Not job related but a good story: One time I was down at the Broad River near where I was coaching at Gardner- Webb and I had been fishing with my girlfriend. Didn't catch shit. So we were in the gravel parking lot getting ready to leave and this random drunk guy ran up to us and was like, "Hey man, can you fight for me? This guy took my girl and he won't give her back." I was like, seriously?. The guy talking had to have been around 25 years old, had no shirt on, and had on cut-off blue jeans, He must have weighed 127 pounds He was definitely drunker than Cooter Brown. My girlfriend was saying, "JIMMY! DON'T YOU DARE!" But I wasn't gonna do that shit. Even I wasn't that stupid, and I was plenty stupid. I told him that he had to take care of his own business and he walked away. I wonder what happened?

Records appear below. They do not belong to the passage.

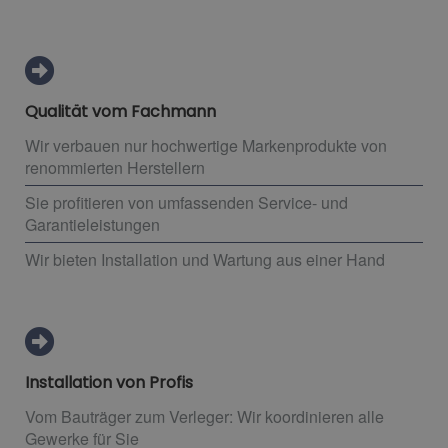
Qualität vom Fachmann
Wir verbauen nur hochwertige Markenprodukte von
renommierten Herstellern
Sie profitieren von umfassenden Service- und
Garantieleistungen
Wir bieten Installation und Wartung aus einer Hand
Installation von Profis
Vom Bauträger zum Verleger: Wir koordinieren alle
Gewerke für Sie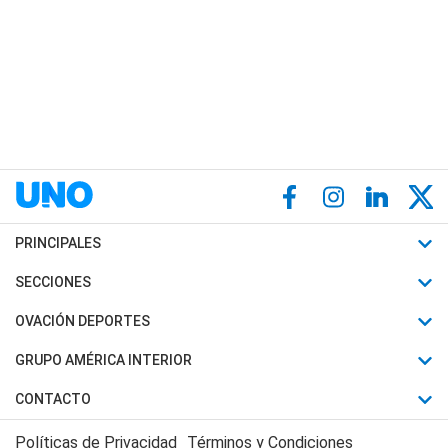
PRINCIPALES
Últimas Noticias
SECCIONES
Política
Horóscopo
OVACIÓN DEPORTES
Sociedad
Motores
Fútbol
GRUPO AMÉRICA INTERIOR
Policiales
Recetas
Mundial
Canal 7 en Vivo
CONTACTO
Judiciales
Trucos caseros
Automovilismo
Radio Nihuil
Acerca de Nosotros
Economia
Políticas de Privacidad
Términos y Condiciones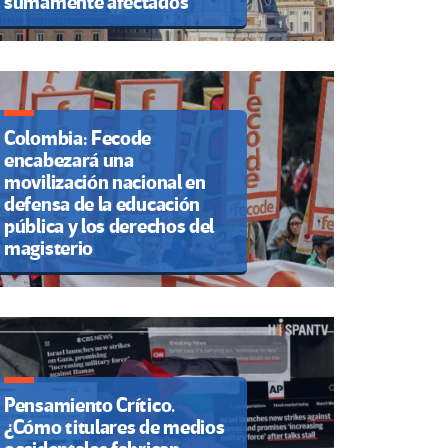
sumamente afectados
Colombia: Fecode
encabezará una
movilización nacional en
defensa de la educación
pública y los derechos del
magisterio
Pensamiento Crítico.
¿Cómo titulares de medios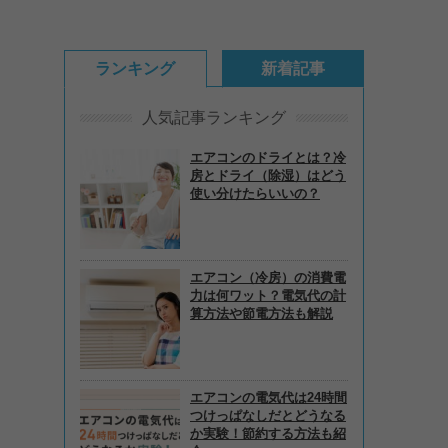
ランキング
新着記事
人気記事ランキング
エアコンのドライとは？冷
房とドライ（除湿）はどう
使い分けたらいいの？
エアコン（冷房）の消費電
力は何ワット？電気代の計
算方法や節電方法も解説
エアコンの電気代は24時間
つけっぱなしだとどうなる
か実験！節約する方法も紹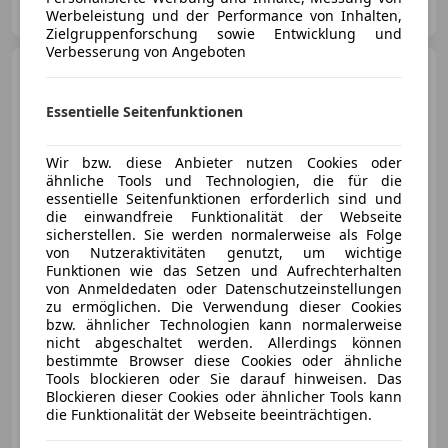
AT-8020 Graz
Merk
Werbeleistung und der Performance von Inhalten,
Zielgruppenforschung sowie Entwicklung und
Verbesserung von Angeboten
Audi Q3
35 TDI advanced
exterieur
Essentielle Seitenfunktionen
Wir bzw. diese Anbieter nutzen Cookies oder
€ 25 490,-
ähnliche Tools und Technologien, die für die
€ 22 990
essentielle Seitenfunktionen erforderlich sind und
die einwandfreie Funktionalität der Webseite
sicherstellen. Sie werden normalerweise als Folge
von Nutzeraktivitäten genutzt, um wichtige
Funktionen wie das Setzen und Aufrechterhalten
von Anmeldedaten oder Datenschutzeinstellungen
zu ermöglichen. Die Verwendung dieser Cookies
Reduziert
10/2019
114 214 km
Diesel
bzw. ähnlicher Technologien kann normalerweise
110 kW (150 PS)
nicht abgeschaltet werden. Allerdings können
bestimmte Browser diese Cookies oder ähnliche
Panoramadach, Berganfahrassistent, Scheckheftgepflegt, Reifendruckkontrollsystem, Spurhalteassistent, Freisprecheinrichtung, Bluetooth, Multifunktionslenkrad
Tools blockieren oder Sie darauf hinweisen. Das
Blockieren dieser Cookies oder ähnlicher Tools kann
die Funktionalität der Webseite beeinträchtigen.
Autohaus Hofbauer GmbH
AT-3141 Kapelln
Merk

 Back to jobs. I cut a lot of lawns when I was younger. My dad had some older friends who couldn't cut their lawns anymore, so we would throw our mower into the station wagon and go cut the lawns.  I cut my aunt's lawn and my neighbor's lawn. I got ten bucks a lawn, which wasn't bad in the 80's. I was a lawn man. I ran over all kinds of plants and shit that I wasn't supposed to run over. I did my best. And then when I was coaching at Gardner-Webb, I cut the game and practice fields.

I had many more jobs: Bouncer, cement work, clearing land, and stuff like that. Good, honest work. 

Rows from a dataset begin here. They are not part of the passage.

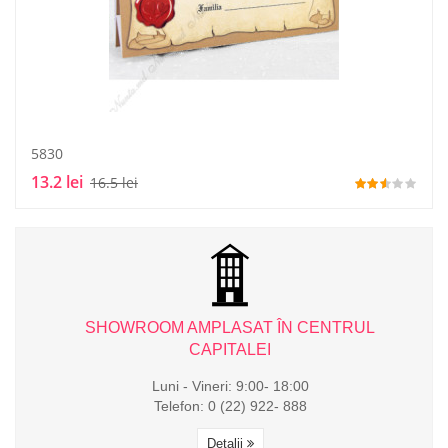
5830
13.2 lei
16.5 lei
L
SHOWROOM AMPLASAT ÎN CENTRUL
CAPITALEI
Luni - Vineri: 9:00- 18:00
Telefon: 0 (22) 922- 888
Detalii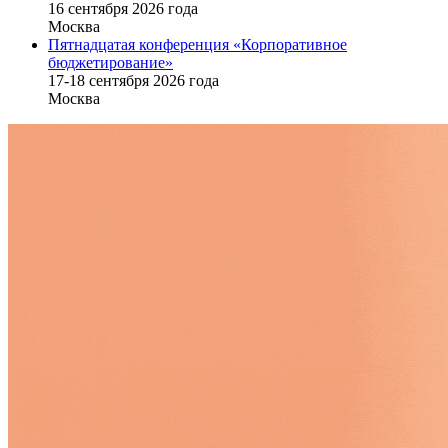
16 cентября 2026 года
Москва
Пятнадцатая конференция «Корпоративное
бюджетирование»
17-18 сентября 2026 года
Москва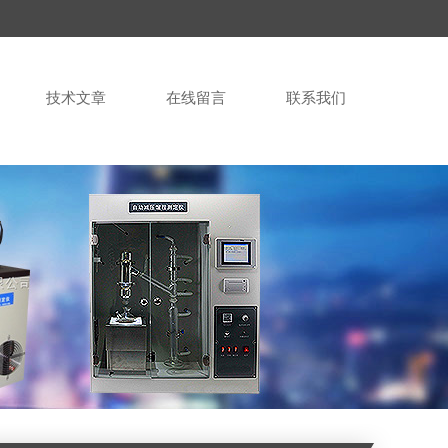
技术文章
在线留言
联系我们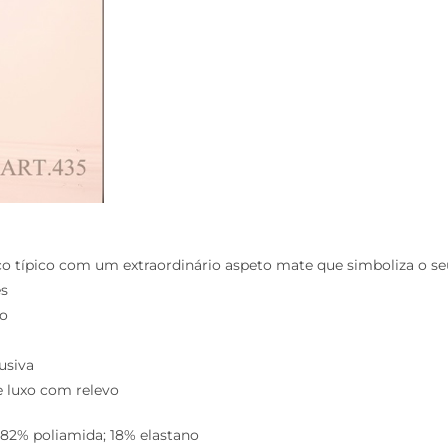
o típico com um extraordinário aspeto mate que simboliza o seu
es
xo
usiva
 luxo com relevo
82% poliamida; 18% elastano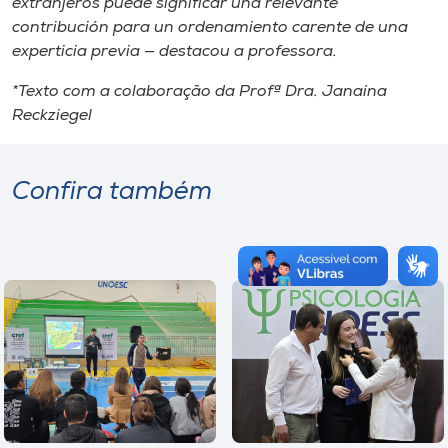
extranjeros puede significar una relevante
contribución para un ordenamiento carente de una
experticia previa
— destacou a professora.
*Texto com a colaboração da Profª Dra. Janaína
Reckziegel
Confira também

I liked most of the work, some of the bosses, and most of the folks that I worked around. All in all, they were some great experiences and memories.


All About Being a Lifer

What's a Lifer? Someone who isn't in to something for just a day, a month, a year...it's for life. Whether its training or your family or your job...it doesn't matter. You work at it, you build on it, you see the big picture . You don't miss workouts because it means something to you. You are like a Shakespearean actor- no matter what is going on in your life, you block it out when it's time to train. You walk into the weight room and all else disappears. Worry about it later.